With efficiency being crucial when every dollar counts, operators in unconventional plays could add microseismic technology to fracture modeling methods to gain insight into permeability advances and better forecast production.
That’s according to Sudhendu Kashikar, vice president of completions evaluation for MicroSeismic Inc.
Understanding drainage volume and improved permeability of stimulated rock are essential to forecasting production, he said. Typically, several models are used to accomplish this, but the approach has its drawbacks.
A single frack model per stage ignores geological variations along the wellbore. Plus, a discrete fracture network (DFN) model is needed to determine how fracturing actually improves the permeability of stimulated rock, Kashikar said.
Microseismic techniques can simplify the workflow and help with production forecasting, Kashikar said during a webcast June 16.
“Technology and procedures were developed to discriminate the microseismic events and fractures described by these events, capturing propped versus unpropped fractures,” Kashikar said while describing Productive-stimulated rock volume (Productive-SRV) technology. “A rock volume capturing the proppant-filled refractures showed much better correlation to the cumulative production than the total stimulated rock volume.”
Productive-SRV technology estimates how much stimulated fracture remains open through proppant placement by using estimated target zone productivity, a DFN, propped fracture estimate and the Fat Fracture drainage estimate, according to MicroSeismic’s website.
Focus is usually on the location of the proppant, but focus should also be on the amount of improved permeability achieved within the SRV or the Productive-SRV, he said.
Understanding and measuring such improvements will lead to the next step in reservoir stimulation and production forecasting, he said.
Using microseismic data has proven beneficial in establishing a deterministic DFN, which shows fractures detected through seismic.
“For every microseismic event we describe a fracture plane. The size is guided by the magnitude, and the orientation comes from the focal mechanism,” he said. “This is much easier to do with surface microseismic.”

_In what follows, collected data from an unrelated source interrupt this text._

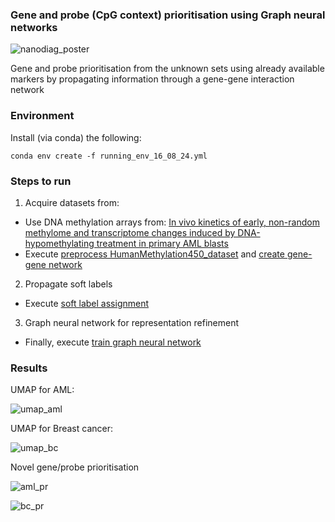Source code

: ### Gene and probe (CpG context) prioritisation using Graph neural networks

![nanodiag_poster](https://github.com/user-attachments/assets/482e1633-c429-43f9-8068-0c0849d9005e)

Gene and probe prioritisation from the unknown sets using already available markers by propagating information through a gene-gene interaction network

### Environment

Install (via conda) the following:

```
conda env create -f running_env_16_08_24.yml
```

### Steps to run

1. Acquire datasets from:
  - Use DNA methylation arrays from: [In vivo kinetics of early, non-random methylome and transcriptome changes induced by DNA-hypomethylating treatment in primary AML blasts](https://www.nature.com/articles/s41375-023-01876-2)
  - Execute [preprocess HumanMethylation450_dataset](https://github.com/anuprulez/nanodiag_biomarker_prediction/blob/main/process_illumina_arrays/src/preprocess_HumanMethylation450_dataset.py) and [create gene-gene network](https://github.com/anuprulez/nanodiag_biomarker_prediction/blob/main/process_illumina_arrays/src/create_probe_gene_network.py)

2.  Propagate soft labels
  - Execute [soft label assignment](https://github.com/anuprulez/nanodiag_biomarker_prediction/blob/main/pu_label_propagation/src/assign_pre_labels.py)

3.  Graph neural network for representation refinement
  - Finally, execute [train graph neural network](https://github.com/anuprulez/nanodiag_biomarker_prediction/blob/main/graph_neural_networks/src/main.py)

### Results

UMAP for AML:

![umap_aml](https://github.com/user-attachments/assets/36da952e-a631-4403-95d1-69835a442595)

UMAP for Breast cancer:

![umap_bc](https://github.com/user-attachments/assets/72eeab68-1a3f-4ba1-b3c3-1cb3bb3f8563)

Novel gene/probe prioritisation

![aml_pr](https://github.com/user-attachments/assets/ceb4acef-1d5c-4fbb-aa7d-48772c5c01de)

![bc_pr](https://github.com/user-attachments/assets/f4ae60bf-f5b6-4dd0-9f3d-0386b7b219e2)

The model is calibrated to actual fluid volumes pumped for a well. A mass balance approach is used to fill the fractures with proppant starting from the wellbore moving outward until the proppant is consumed for that stage, Kashikar explained. Once the fracture network and the propped network have been established, a geocellular grid can be superimposed to obtain the SRV and productive SRV to capture the proppant-filled rock volume, he said.
“One advantage of this workflow is the ability to capture fracture intensity—the number of fractures, the orientation of these fractures—to quantify the permeability enhancement achieved,” Kashikar added.
Key steps for the production forecasting workflow are describing three reservoir volumes—the productive SRV (the propped fractures), total SRV (includes propped and unpropped fractures) and the permeability scalar for individual cells within each region to determine how permeability improved for neighboring cells.
This workflow, he said, captures not only the size and shape of the drainage volume but also permeability within the drainage volume.
The process is a big step forward, he said, in understanding and determining the effectiveness of hydraulic fracturing.
“Rather than relying on a single representative fracture model, we can fully and accurately capture the variable fracture geometry and fracture intensity for the entire length of the wellbore, providing a much better production forecast,” Kashikar said. “We can now use the productive stimulated rock volume and the stimulated rock volume with permeability scalars to directly and explicitly describe the reservoir volume in the reservoir simulator.”